Your goal: An exact reprint of every record below is required, with the pictures left out.

Provided information:
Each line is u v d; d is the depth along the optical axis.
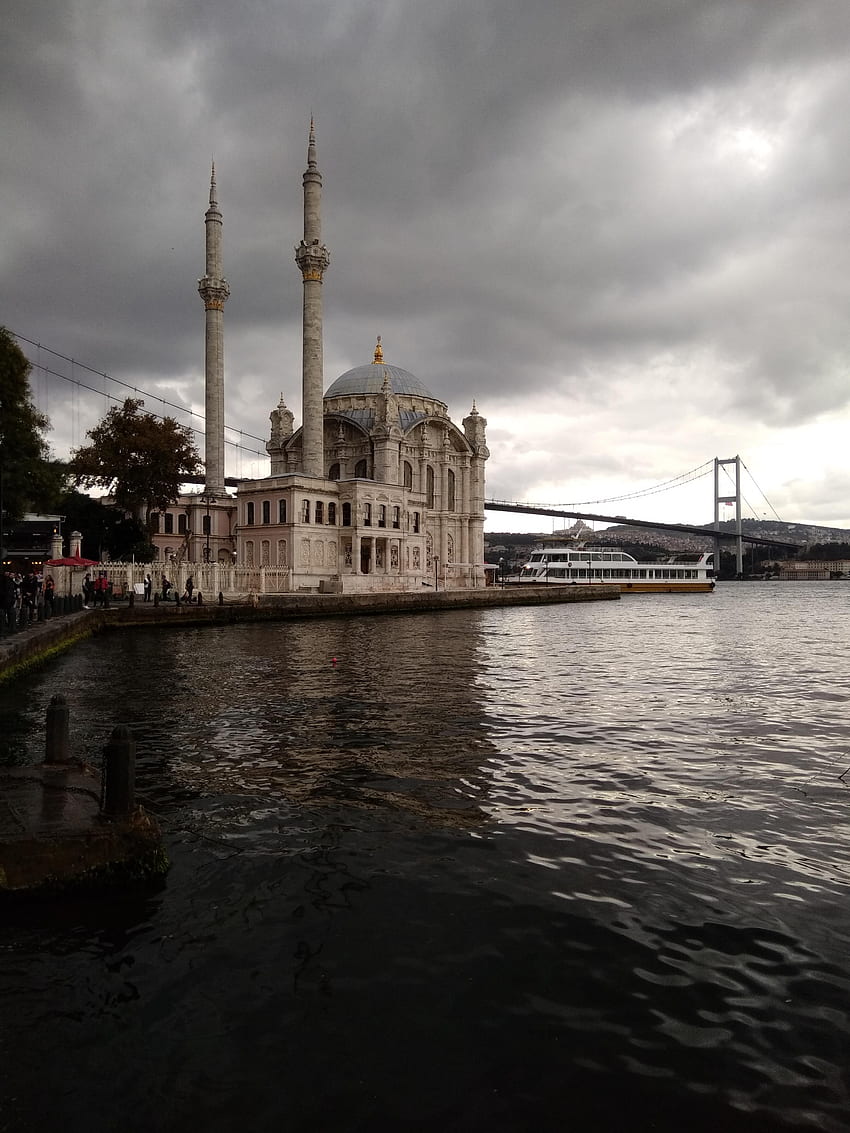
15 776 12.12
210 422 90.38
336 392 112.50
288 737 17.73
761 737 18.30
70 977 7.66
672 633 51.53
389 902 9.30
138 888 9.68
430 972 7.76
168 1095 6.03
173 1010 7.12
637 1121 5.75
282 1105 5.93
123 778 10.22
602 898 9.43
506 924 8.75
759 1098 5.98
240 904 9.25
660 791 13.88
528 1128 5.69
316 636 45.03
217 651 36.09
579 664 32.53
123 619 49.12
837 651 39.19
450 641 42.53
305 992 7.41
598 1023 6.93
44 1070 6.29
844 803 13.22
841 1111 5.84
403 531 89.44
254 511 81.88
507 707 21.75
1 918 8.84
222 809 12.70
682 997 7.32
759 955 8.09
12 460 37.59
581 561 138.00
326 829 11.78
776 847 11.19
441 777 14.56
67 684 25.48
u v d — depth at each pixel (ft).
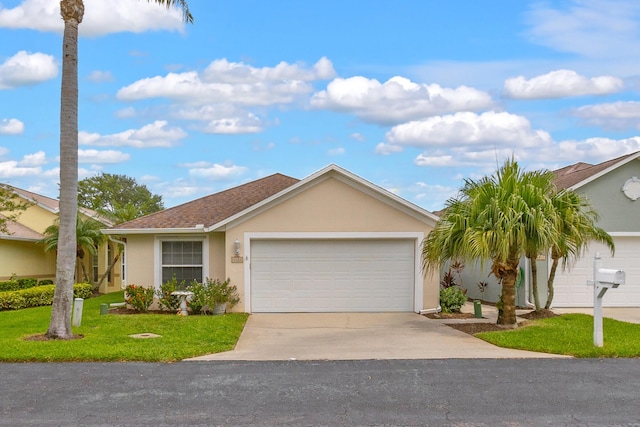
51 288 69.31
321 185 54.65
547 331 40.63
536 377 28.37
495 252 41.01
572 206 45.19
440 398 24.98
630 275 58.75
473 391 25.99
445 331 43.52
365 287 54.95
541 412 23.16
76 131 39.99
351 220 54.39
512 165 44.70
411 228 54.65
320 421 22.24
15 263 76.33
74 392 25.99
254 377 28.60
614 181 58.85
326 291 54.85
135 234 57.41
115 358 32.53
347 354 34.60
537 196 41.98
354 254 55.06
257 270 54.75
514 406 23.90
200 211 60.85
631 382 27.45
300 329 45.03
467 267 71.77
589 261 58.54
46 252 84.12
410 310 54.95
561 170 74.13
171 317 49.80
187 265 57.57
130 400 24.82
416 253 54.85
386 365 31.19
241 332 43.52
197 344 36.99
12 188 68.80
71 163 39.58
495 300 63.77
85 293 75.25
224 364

Answer section:
Each line is u v d; d is the depth along the optical axis.
15 776 12.12
210 422 90.38
336 392 112.50
288 737 17.73
761 737 18.30
70 977 7.66
672 633 51.53
389 902 9.30
138 888 9.68
430 972 7.76
168 1095 6.03
173 1010 7.12
637 1121 5.75
282 1105 5.93
123 778 10.22
602 898 9.43
506 924 8.75
759 1098 5.98
240 904 9.25
660 791 13.88
528 1128 5.69
316 636 45.03
217 651 36.09
579 664 32.53
123 619 49.12
837 651 39.19
450 641 42.53
305 992 7.41
598 1023 6.93
44 1070 6.29
844 803 13.22
841 1111 5.84
403 531 89.44
254 511 81.88
507 707 21.75
1 918 8.84
222 809 12.70
682 997 7.32
759 955 8.09
12 460 37.59
581 561 138.00
326 829 11.78
776 847 11.19
441 777 14.56
67 684 25.48
u v d — depth at each pixel (ft).
51 288 69.31
321 185 54.65
547 331 40.63
536 377 28.37
495 252 41.01
572 206 45.19
440 398 24.98
630 275 58.75
473 391 25.99
445 331 43.52
365 287 54.95
541 412 23.16
76 131 39.99
351 220 54.39
512 165 44.70
411 228 54.65
320 421 22.24
15 263 76.33
74 392 25.99
254 377 28.60
614 181 58.85
326 291 54.85
135 234 57.41
115 358 32.53
347 354 34.60
537 196 41.98
354 254 55.06
257 270 54.75
514 406 23.90
200 211 60.85
631 382 27.45
300 329 45.03
467 267 71.77
589 261 58.54
46 252 84.12
410 310 54.95
561 170 74.13
171 317 49.80
187 265 57.57
130 400 24.82
416 253 54.85
386 365 31.19
241 332 43.52
197 344 36.99
12 188 68.80
71 163 39.58
495 300 63.77
85 293 75.25
224 364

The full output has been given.